Now, it’s probably just me, but isn’t there a significant disconnect between teaching ‘right’ movement and understanding how (which) muscles are engaged and in what functional capacity on the reformer? Perhaps I would discover that my clients left tibialis anterior is over-recruiting during the tendon stretch. Then what? Do I then devise a program of tib ant recruitment timing exercises, along with a stretching program? What would Joseph Pilates have made of this? We might be able to look wise to our clients if we can suggest to them that their serratus anterior is failing to do its job of scapula stabilising correctly, but does that help them to move better? If you know the muscle that’s working/not working, are you a better teacher?

I would argue that this is an illusion. Yes, certainly knowing muscles and their function can aid in understanding movement. And I need to be able to have a conversation with a physiotherapist, osteopath, or surgeon using anatomical language. But when it comes down to the nitty gritty of moving, my brain is simply giving instructions for one body part (or more) to move relative to another, and the muscles are just accessories. Your brain doesn’t actually know that you’ve got muscles. Poor muscle balance is a product of poor movement, not the other way around. Aside from this, focus on muscles when teaching (in addition to appearing clever) can easily disempower the client, and help to reinforce the notion that Pilates is in fact magic, to be performed on you by your teacher. Can’t differentiate between your gastroc and your soleus?
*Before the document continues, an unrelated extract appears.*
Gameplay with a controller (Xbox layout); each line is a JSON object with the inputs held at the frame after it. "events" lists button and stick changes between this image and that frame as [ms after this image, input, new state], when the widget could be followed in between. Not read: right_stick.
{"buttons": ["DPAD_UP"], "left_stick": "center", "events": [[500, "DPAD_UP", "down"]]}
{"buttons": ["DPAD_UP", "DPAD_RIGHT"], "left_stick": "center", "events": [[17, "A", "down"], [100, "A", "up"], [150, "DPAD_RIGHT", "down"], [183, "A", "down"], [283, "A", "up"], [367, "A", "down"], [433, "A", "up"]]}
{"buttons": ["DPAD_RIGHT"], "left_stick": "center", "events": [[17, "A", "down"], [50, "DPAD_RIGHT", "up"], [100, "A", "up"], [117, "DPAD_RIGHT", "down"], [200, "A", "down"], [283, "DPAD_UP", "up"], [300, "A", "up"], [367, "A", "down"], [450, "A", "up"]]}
Oh dear, this is worse than I thought.

After years of being excited by analysing anatomy, and trying to ‘see’ muscles working/not working in my clients, I’ve been very fortunate to stumble upon the understanding (again, hat off to Kelly Starrett – and Gray Cook, Mike Boyle, Carl Paoli etc.) that Pilates is simple. Brilliant, and simple. The fundamentals of joint positioning for transmission of force, or resistance of load, are the same for Pilates as for any other movement discipline. ‘Force’ and ‘load’ are perhaps not words commonly associated with Pilates, but this is just different written/spoken language to describe the common language of movement.

If this approach to Pilates strikes any type of a chord with you (or if you hate it and want to come and heckle), I’m running a seminar: ‘Pilates Made Simple’, in West London on June 15th. More details to follow on the blog.

*This may well be a brilliant and highly instructive workshop, it’s just that the description made me feel like chewing my fingers off.